### Task item
Look through the entries below and copy exactly the part that begins with the line containing "index tip: (200, 86)" and ends with the line containing "pinky tip: (85, 358)". Do not copy the pictures.

[Extracted data Boundary: Start]

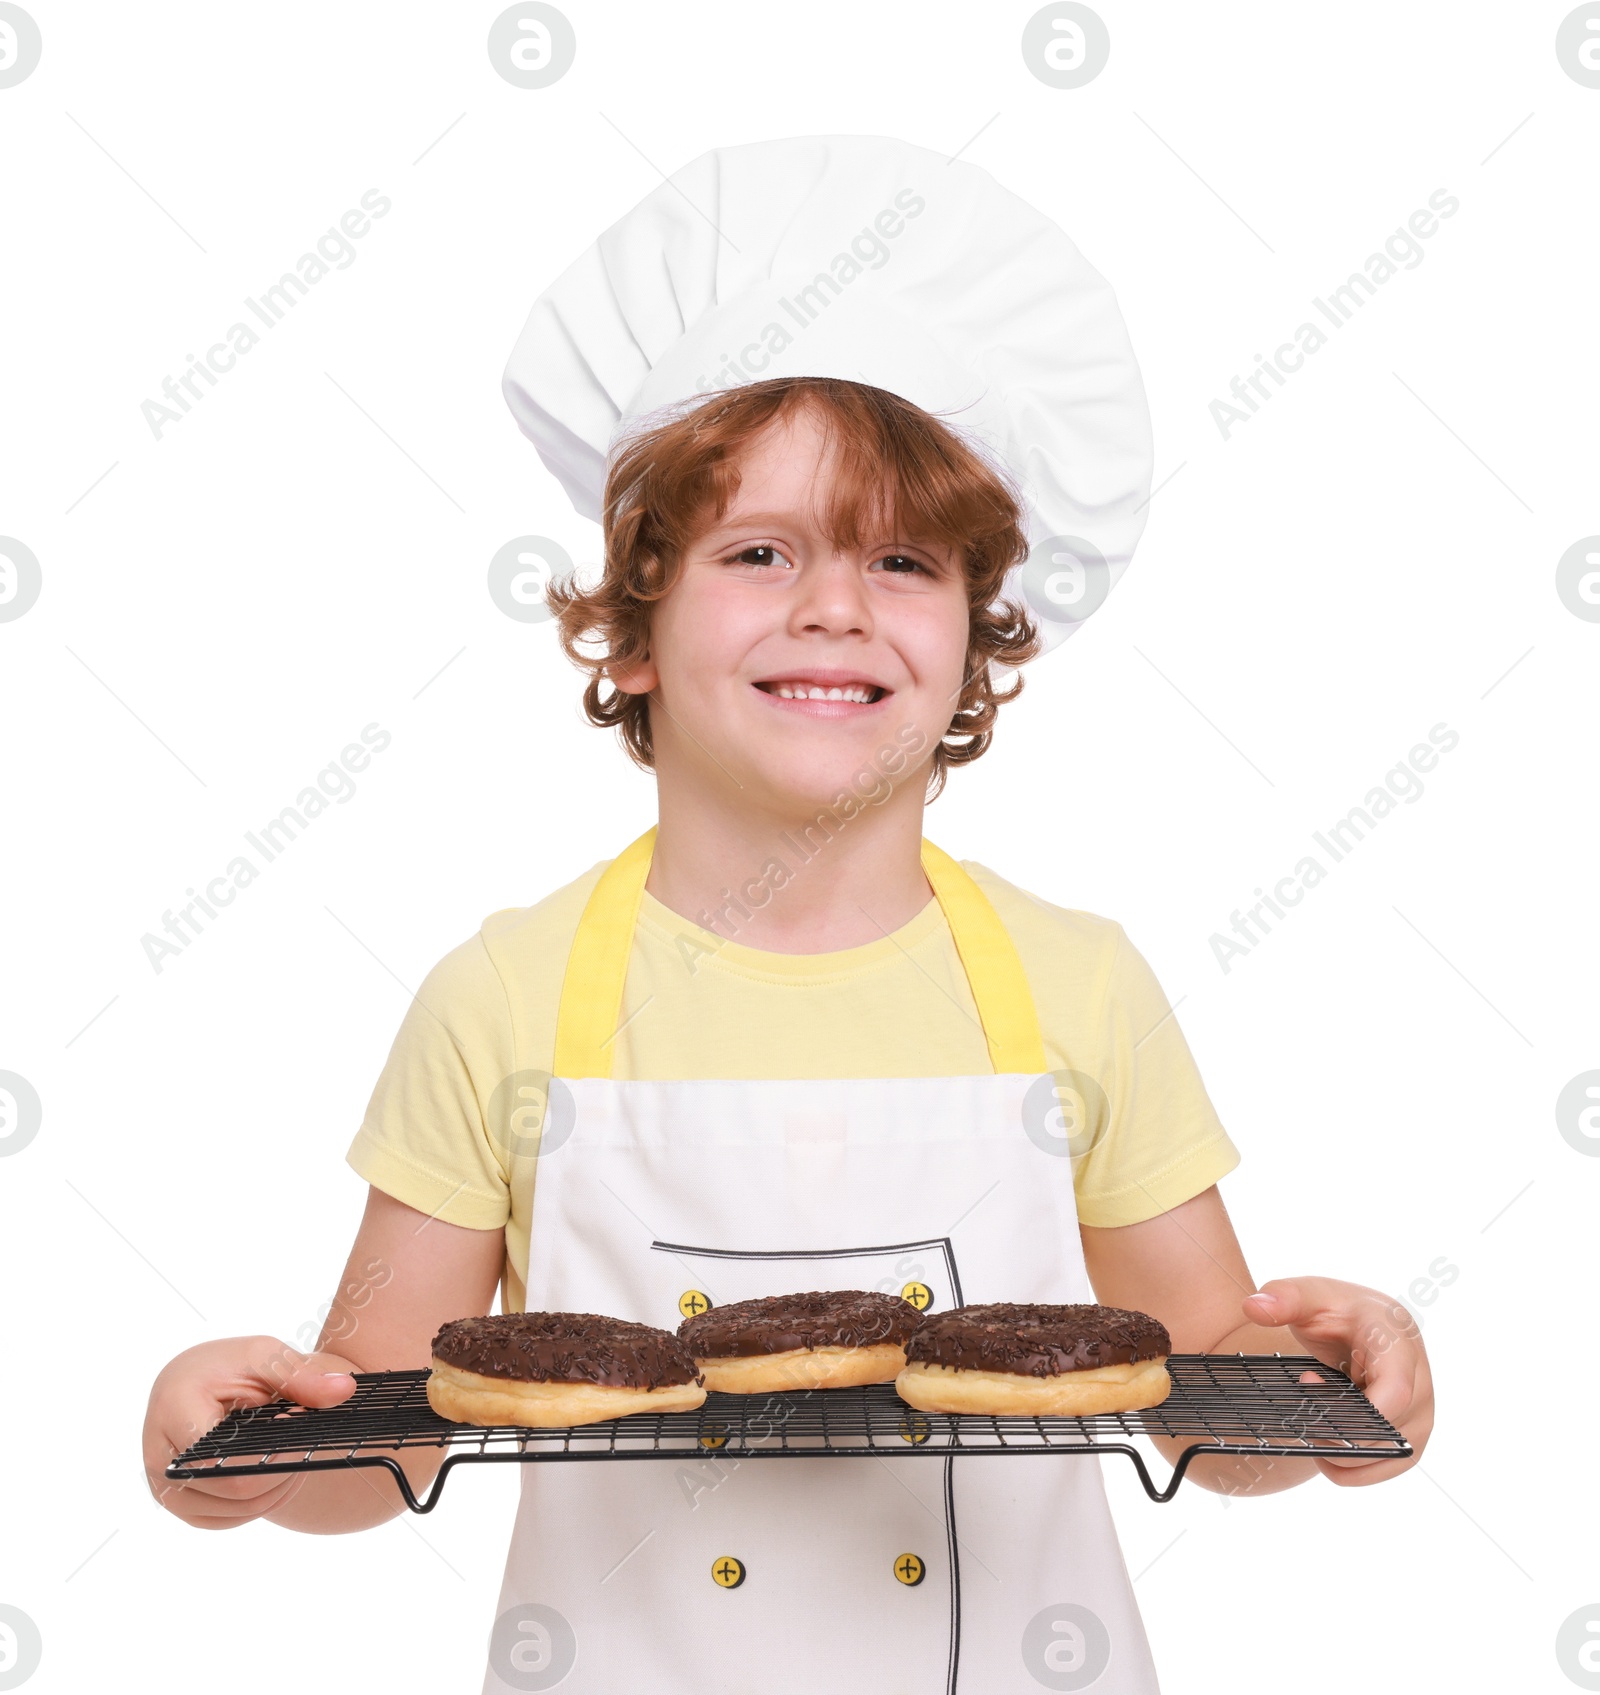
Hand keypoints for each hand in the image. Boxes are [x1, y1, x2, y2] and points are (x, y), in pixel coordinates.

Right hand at [143, 1336, 357, 1527]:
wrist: (194, 1382)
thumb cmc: (229, 1366)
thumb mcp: (265, 1357)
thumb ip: (302, 1375)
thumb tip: (345, 1390)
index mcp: (174, 1409)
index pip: (226, 1459)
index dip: (271, 1458)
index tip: (297, 1437)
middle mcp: (158, 1453)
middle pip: (232, 1490)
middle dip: (278, 1474)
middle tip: (302, 1450)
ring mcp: (160, 1484)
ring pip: (226, 1513)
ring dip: (269, 1495)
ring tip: (294, 1463)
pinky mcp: (172, 1500)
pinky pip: (217, 1521)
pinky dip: (252, 1507)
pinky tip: (276, 1481)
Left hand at [1240, 1276, 1432, 1485]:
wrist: (1363, 1324)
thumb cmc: (1337, 1309)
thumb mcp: (1310, 1295)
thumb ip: (1284, 1297)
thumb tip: (1253, 1307)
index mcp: (1400, 1345)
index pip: (1395, 1393)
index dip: (1352, 1408)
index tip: (1309, 1383)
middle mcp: (1422, 1384)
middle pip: (1385, 1433)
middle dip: (1334, 1424)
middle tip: (1305, 1389)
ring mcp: (1422, 1415)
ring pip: (1386, 1457)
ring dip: (1339, 1449)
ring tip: (1312, 1415)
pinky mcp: (1412, 1437)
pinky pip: (1387, 1468)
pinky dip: (1350, 1468)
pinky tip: (1322, 1449)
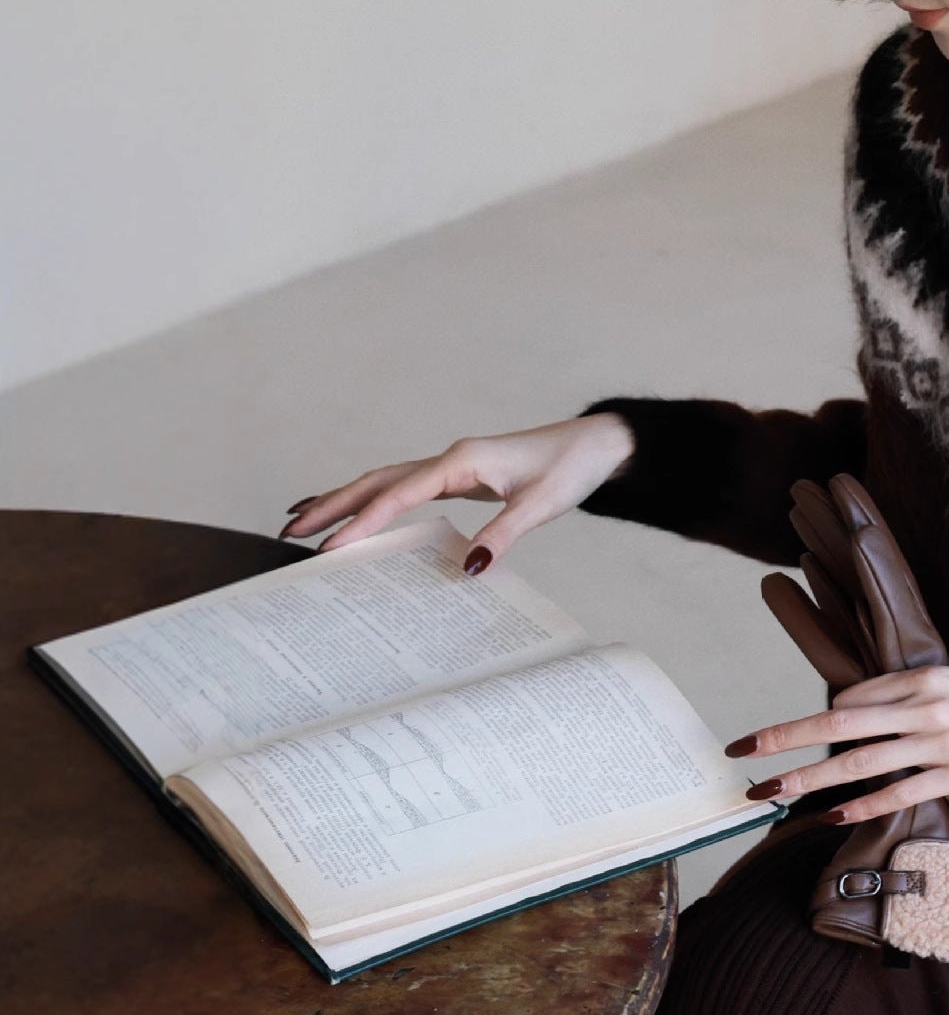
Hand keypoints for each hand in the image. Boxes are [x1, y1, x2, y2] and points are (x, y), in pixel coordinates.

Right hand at [278, 413, 637, 570]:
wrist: (595, 445)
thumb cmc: (570, 469)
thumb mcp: (542, 505)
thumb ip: (503, 534)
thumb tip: (468, 569)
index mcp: (462, 462)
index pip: (400, 494)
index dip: (364, 522)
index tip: (331, 548)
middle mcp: (449, 459)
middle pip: (377, 481)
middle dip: (333, 505)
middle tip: (288, 531)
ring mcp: (451, 466)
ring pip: (385, 481)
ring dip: (345, 500)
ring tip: (301, 521)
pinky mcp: (458, 477)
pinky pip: (404, 488)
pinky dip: (374, 499)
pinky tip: (357, 512)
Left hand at [725, 662, 948, 823]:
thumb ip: (908, 697)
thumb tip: (858, 714)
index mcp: (920, 679)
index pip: (852, 699)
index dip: (818, 720)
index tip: (785, 738)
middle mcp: (923, 707)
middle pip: (837, 724)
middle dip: (784, 738)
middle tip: (742, 752)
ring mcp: (940, 742)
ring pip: (858, 763)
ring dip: (808, 781)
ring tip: (771, 792)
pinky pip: (897, 793)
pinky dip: (860, 807)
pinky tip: (831, 817)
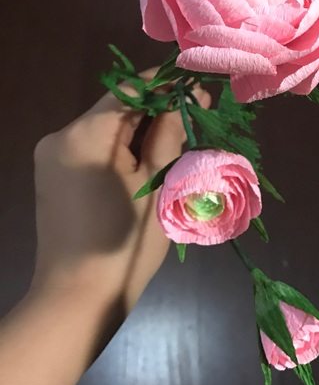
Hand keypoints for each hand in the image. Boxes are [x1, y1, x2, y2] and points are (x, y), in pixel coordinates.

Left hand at [31, 68, 210, 314]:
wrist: (76, 300)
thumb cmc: (125, 245)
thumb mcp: (156, 184)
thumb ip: (170, 133)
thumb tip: (190, 94)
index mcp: (84, 135)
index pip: (130, 90)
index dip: (167, 84)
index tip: (200, 86)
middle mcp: (60, 137)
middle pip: (117, 108)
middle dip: (158, 107)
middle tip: (199, 112)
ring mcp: (52, 157)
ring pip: (106, 127)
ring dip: (142, 128)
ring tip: (181, 137)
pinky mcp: (53, 175)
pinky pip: (94, 147)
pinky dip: (122, 147)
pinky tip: (150, 158)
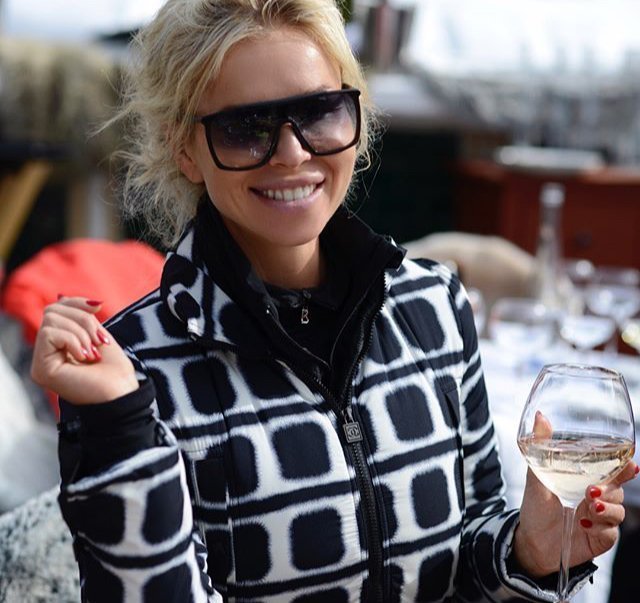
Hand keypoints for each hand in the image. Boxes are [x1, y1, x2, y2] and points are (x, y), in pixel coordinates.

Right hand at [31, 297, 138, 403]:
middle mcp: (46, 353)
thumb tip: (61, 296)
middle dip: (82, 318)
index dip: (77, 302)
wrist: (121, 393)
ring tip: (93, 352)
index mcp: (59, 344)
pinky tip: (85, 358)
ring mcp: (41, 362)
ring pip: (51, 320)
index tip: (99, 307)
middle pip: (52, 311)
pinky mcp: (41, 369)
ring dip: (81, 332)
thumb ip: (80, 318)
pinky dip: (73, 341)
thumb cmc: (114, 369)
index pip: (56, 308)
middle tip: (99, 339)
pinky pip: (50, 334)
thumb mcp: (97, 334)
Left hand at [513, 412, 638, 576]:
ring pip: (618, 509)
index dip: (624, 465)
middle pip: (620, 487)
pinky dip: (601, 526)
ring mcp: (601, 518)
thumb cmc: (536, 505)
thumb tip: (540, 416)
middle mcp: (598, 497)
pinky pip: (612, 531)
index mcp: (587, 479)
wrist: (531, 540)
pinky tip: (584, 524)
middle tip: (595, 487)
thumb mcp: (535, 474)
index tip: (630, 462)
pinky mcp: (601, 537)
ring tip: (589, 504)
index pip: (612, 469)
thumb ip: (541, 446)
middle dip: (615, 485)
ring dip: (606, 506)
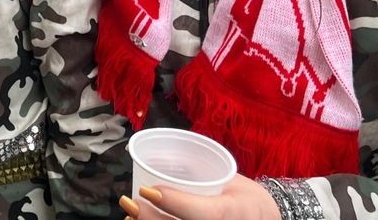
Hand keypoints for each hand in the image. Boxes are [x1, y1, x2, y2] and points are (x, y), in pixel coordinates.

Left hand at [118, 175, 282, 219]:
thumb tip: (155, 163)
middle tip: (129, 202)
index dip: (173, 202)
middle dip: (150, 218)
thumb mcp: (232, 183)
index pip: (201, 212)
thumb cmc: (248, 199)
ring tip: (130, 216)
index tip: (146, 189)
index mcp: (233, 211)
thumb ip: (199, 178)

[Extracted data Boundary: End]

### Answer box
index tip: (200, 86)
middle mcp: (60, 137)
middle pip: (117, 108)
middle dip: (158, 107)
middle tip: (199, 112)
ring mcp: (52, 157)
ring pip: (106, 127)
ring dip: (142, 128)
ring tip: (181, 137)
pinky mcp: (53, 175)
pinky pip: (94, 147)
pinky dip: (122, 147)
pinky tip: (150, 158)
Hand keypoints for each hand in the image. Boxes are [x1, y1, x2, y2] and points are (x, y), in pixel coordinates.

Right hand at [31, 297, 138, 403]:
middle mcp: (46, 353)
thumb tip: (61, 296)
middle dip: (82, 318)
index dip: (77, 302)
wrist: (121, 393)
ring tip: (93, 352)
index mcp: (59, 344)
pinky tip: (85, 358)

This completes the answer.